Personaggi sospesi tra la vigliaccheria e la complessità
La famiglia dei due ragazzi – che conta un terzo fratello, Vittorio – viene presentata da subito in una maniera che Laino definisce come “un po’ grigia”. Ossessivamente legati al denaro, considerano qualsiasi altra cosa di poco valore; la madre fa del proprio sacrificio per il lavoro e per la famiglia un’arma di ricatto per tenere i figli ed il marito imbrigliati in quel mondo arcaico legato alla materialità, al denaro e alla terra.
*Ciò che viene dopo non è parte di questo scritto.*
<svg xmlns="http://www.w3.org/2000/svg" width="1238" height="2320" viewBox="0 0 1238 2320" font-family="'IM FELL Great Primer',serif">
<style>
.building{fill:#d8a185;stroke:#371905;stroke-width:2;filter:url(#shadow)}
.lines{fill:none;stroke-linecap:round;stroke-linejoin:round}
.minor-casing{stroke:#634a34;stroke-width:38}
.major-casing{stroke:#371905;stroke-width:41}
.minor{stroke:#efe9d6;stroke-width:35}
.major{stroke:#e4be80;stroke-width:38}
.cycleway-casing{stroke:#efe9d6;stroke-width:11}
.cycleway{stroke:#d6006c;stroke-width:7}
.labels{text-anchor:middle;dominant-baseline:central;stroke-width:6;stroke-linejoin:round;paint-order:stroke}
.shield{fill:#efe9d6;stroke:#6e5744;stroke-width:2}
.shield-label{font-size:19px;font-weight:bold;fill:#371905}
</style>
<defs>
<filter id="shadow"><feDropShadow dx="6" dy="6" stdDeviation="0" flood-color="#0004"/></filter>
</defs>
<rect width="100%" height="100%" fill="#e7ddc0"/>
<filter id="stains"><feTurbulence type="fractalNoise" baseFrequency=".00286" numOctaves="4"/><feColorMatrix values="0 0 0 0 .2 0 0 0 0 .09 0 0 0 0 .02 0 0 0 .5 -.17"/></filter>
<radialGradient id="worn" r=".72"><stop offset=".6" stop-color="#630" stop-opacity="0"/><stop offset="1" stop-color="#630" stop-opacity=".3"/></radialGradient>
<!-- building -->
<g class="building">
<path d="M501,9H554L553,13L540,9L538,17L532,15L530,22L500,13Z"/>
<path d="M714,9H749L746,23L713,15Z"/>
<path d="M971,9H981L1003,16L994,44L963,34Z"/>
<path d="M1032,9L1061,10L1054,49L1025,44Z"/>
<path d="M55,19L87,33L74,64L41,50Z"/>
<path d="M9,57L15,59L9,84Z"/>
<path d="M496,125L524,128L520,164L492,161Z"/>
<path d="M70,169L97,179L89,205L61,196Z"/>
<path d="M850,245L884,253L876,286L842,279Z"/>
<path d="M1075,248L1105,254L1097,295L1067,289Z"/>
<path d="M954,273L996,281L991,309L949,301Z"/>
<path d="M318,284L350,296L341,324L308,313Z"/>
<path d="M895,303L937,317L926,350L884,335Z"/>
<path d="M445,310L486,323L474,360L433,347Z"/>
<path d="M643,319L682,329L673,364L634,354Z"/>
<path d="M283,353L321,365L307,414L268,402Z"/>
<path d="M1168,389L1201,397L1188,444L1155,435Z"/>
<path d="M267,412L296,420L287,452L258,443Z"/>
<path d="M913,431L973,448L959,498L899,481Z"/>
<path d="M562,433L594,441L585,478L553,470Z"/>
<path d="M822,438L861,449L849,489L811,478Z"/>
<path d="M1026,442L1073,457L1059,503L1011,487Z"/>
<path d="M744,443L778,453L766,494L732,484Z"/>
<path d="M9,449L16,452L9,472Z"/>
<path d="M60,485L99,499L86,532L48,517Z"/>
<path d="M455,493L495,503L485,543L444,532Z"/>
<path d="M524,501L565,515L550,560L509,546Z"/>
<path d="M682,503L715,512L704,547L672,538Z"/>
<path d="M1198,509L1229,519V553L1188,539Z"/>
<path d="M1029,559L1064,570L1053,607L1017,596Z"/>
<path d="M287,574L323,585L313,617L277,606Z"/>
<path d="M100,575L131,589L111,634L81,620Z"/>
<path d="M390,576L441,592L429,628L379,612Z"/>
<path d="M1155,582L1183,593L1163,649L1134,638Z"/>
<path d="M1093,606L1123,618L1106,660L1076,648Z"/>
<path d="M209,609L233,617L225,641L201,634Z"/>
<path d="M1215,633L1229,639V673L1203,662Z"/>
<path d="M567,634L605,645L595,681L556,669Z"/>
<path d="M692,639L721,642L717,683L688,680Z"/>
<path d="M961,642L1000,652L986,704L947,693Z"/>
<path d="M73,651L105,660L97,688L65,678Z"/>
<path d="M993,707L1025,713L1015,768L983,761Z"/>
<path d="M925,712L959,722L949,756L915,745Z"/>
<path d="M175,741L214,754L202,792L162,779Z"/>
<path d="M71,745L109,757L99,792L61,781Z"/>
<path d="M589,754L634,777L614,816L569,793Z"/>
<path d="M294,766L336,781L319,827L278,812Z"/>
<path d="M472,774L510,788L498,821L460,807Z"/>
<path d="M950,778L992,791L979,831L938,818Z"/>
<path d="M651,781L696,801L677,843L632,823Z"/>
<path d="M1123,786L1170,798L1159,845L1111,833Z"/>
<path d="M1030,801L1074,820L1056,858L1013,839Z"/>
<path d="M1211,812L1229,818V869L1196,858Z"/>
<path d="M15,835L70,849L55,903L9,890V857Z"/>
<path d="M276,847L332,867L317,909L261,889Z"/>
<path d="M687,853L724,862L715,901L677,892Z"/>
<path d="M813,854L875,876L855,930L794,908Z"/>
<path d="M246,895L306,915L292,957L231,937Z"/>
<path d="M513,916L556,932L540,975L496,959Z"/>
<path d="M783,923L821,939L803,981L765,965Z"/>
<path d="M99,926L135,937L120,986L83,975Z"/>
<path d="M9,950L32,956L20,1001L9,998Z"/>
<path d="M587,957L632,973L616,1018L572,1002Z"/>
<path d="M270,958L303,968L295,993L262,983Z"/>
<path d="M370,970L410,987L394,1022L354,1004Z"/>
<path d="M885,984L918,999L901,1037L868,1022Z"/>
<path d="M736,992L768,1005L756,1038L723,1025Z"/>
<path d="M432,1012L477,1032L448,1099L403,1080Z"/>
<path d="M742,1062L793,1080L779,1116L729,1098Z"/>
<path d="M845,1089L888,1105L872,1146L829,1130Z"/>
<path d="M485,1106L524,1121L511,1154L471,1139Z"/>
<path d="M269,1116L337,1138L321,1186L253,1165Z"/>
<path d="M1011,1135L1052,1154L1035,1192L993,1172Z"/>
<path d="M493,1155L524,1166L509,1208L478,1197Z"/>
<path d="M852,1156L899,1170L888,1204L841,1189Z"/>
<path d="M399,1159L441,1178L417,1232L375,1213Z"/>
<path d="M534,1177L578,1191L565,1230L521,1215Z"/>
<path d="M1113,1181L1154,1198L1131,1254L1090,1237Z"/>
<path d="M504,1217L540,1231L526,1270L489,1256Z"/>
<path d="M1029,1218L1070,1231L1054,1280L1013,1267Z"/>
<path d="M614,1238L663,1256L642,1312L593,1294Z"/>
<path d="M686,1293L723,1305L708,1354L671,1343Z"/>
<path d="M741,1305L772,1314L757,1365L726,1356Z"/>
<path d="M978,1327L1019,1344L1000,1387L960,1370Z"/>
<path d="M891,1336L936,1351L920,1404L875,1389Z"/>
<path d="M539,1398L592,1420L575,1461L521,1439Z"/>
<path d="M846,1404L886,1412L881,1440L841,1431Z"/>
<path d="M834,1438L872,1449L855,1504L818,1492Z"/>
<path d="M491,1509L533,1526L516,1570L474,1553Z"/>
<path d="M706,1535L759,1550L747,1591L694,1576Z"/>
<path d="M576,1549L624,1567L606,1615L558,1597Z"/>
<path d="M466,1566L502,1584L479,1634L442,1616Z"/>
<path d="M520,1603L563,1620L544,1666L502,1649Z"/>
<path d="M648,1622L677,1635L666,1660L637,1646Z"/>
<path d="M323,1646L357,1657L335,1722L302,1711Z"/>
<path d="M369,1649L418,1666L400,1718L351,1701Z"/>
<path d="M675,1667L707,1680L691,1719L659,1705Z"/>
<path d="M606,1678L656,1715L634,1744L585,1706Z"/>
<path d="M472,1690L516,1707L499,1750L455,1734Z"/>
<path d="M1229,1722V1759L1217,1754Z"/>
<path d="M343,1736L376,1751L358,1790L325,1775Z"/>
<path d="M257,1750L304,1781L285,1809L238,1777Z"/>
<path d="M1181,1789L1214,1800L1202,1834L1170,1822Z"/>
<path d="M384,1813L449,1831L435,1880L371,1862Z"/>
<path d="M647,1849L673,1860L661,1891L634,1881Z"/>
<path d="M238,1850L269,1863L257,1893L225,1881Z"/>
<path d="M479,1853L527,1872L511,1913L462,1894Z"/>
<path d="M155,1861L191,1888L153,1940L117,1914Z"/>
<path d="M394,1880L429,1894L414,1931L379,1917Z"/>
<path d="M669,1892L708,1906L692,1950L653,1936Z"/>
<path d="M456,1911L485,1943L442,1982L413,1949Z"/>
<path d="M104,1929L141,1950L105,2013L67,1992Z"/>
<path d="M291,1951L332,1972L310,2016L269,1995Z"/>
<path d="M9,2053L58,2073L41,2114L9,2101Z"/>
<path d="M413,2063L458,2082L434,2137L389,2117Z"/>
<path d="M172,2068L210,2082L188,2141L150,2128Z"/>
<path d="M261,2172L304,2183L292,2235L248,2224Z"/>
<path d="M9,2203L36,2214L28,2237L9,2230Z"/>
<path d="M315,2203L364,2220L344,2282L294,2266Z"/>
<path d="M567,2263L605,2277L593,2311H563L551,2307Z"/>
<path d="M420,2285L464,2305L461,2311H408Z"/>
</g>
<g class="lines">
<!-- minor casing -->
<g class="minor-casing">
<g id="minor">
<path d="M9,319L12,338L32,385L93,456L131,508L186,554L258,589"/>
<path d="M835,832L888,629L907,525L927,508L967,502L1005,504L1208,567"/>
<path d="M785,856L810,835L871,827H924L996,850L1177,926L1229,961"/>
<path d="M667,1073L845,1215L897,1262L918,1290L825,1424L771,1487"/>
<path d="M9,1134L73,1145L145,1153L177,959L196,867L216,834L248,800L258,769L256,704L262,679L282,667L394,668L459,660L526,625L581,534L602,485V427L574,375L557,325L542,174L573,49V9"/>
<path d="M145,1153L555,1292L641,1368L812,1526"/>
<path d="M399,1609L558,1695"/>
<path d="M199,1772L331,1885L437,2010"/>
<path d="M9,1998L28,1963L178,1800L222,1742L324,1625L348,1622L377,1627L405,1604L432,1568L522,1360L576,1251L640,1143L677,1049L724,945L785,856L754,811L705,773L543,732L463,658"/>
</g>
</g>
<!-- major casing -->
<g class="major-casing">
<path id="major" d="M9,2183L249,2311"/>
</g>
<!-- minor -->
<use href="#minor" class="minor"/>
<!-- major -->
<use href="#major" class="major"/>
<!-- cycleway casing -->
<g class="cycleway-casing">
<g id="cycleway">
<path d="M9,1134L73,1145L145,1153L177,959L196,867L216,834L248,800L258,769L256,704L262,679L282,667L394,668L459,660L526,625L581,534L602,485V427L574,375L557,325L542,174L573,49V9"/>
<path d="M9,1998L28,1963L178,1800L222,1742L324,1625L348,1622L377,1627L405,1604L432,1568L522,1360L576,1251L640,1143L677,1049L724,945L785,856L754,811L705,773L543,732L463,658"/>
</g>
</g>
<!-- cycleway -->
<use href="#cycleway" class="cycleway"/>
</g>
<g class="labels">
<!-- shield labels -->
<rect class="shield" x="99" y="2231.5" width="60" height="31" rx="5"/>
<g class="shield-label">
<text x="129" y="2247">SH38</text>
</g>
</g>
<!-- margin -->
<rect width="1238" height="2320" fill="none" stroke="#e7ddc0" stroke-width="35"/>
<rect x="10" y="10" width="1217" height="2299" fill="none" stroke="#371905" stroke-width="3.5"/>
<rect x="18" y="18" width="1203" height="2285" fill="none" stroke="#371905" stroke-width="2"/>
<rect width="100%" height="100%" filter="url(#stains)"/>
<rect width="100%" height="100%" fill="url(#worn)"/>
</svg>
L’Irpinia diventa un mondo a parte, che, sebbene sia relativamente vicino a Napoli, rimane collocato in una sorta di “prima modernità”. Pietro, Gabriele e Vittorio sono appesantiti da questa terra che sente il peso del passato, della storia – e, quando i primi due arrivano a Napoli da fuorisede, vivono un’esperienza eccitante e di estrema libertà. Nonostante ciò, mentre Gabriele e Vittorio riescono ad evitare il “destino” che la famiglia ha scritto per loro, Pietro spesso segue il cammino che i genitori, e soprattutto la madre-padrona, ha tracciato per lui.
Durante la presentazione, Heddi Goodrich interrompe Laino, per “difendere Pietro”, come lei stessa dice: “Alcuni lettori mi hanno detto: Pietro è un vigliacco. Ma io volevo dargli spessore psicologico: non mi interessa [parlare del] principe azzurro, mi interessa [parlare] di uomini complessi, perchè siamo tutti esseri umani con le nostre debolezze e i nostri difetti. Le email e le lettere presenti nel romanzo servono anche a questo, a dare una voce anche a Pietro, a conferirgli il suo spessore.”. L’autrice aggiunge che è interessante considerare il bagaglio culturale di Pietro: “viene da un luogo dove c’è proprio un attaccamento alla terra, che Heddi in quanto americana non riesce proprio a concepire. Si può parlare di Pietro come simbolo delle radici e delle tradizioni.”
“Io me ne sono andata in un posto remoto, sono andata in Nuova Zelanda, ma Napoli non mi ha lasciata, è rimasta con me. Io ho romanzato delle cose che mi sono capitate, ma gli episodi successi a Napoli sono tutti veri, non ho esagerato – sono momenti magici e strani che sono sempre rimasti con me. Io sono tornata a Napoli per la prima volta dopo dieci anni e vi ho trascorso una sola giornata, ma mi sono successe talmente tante di quelle cose – strane, bellissime e bruttissime, teatrali e umane, delicate – tutte insieme, in una giornata sola. Quando sono tornata in nuova Zelanda mi sono messa al computer ed ho scritto un racconto di dieci pagine su quella sola giornata: Napoli, per me, è una città che ispira. Non so se sarò capace di scrivere bene senza Napoli come sfondo.” Conclude l’autrice. “Napoli è un’anguilla che sfugge tra le mani: non si può descrivere perché è una cosa che sfugge alle parole ed alla comprensione. Perciò è bella.”.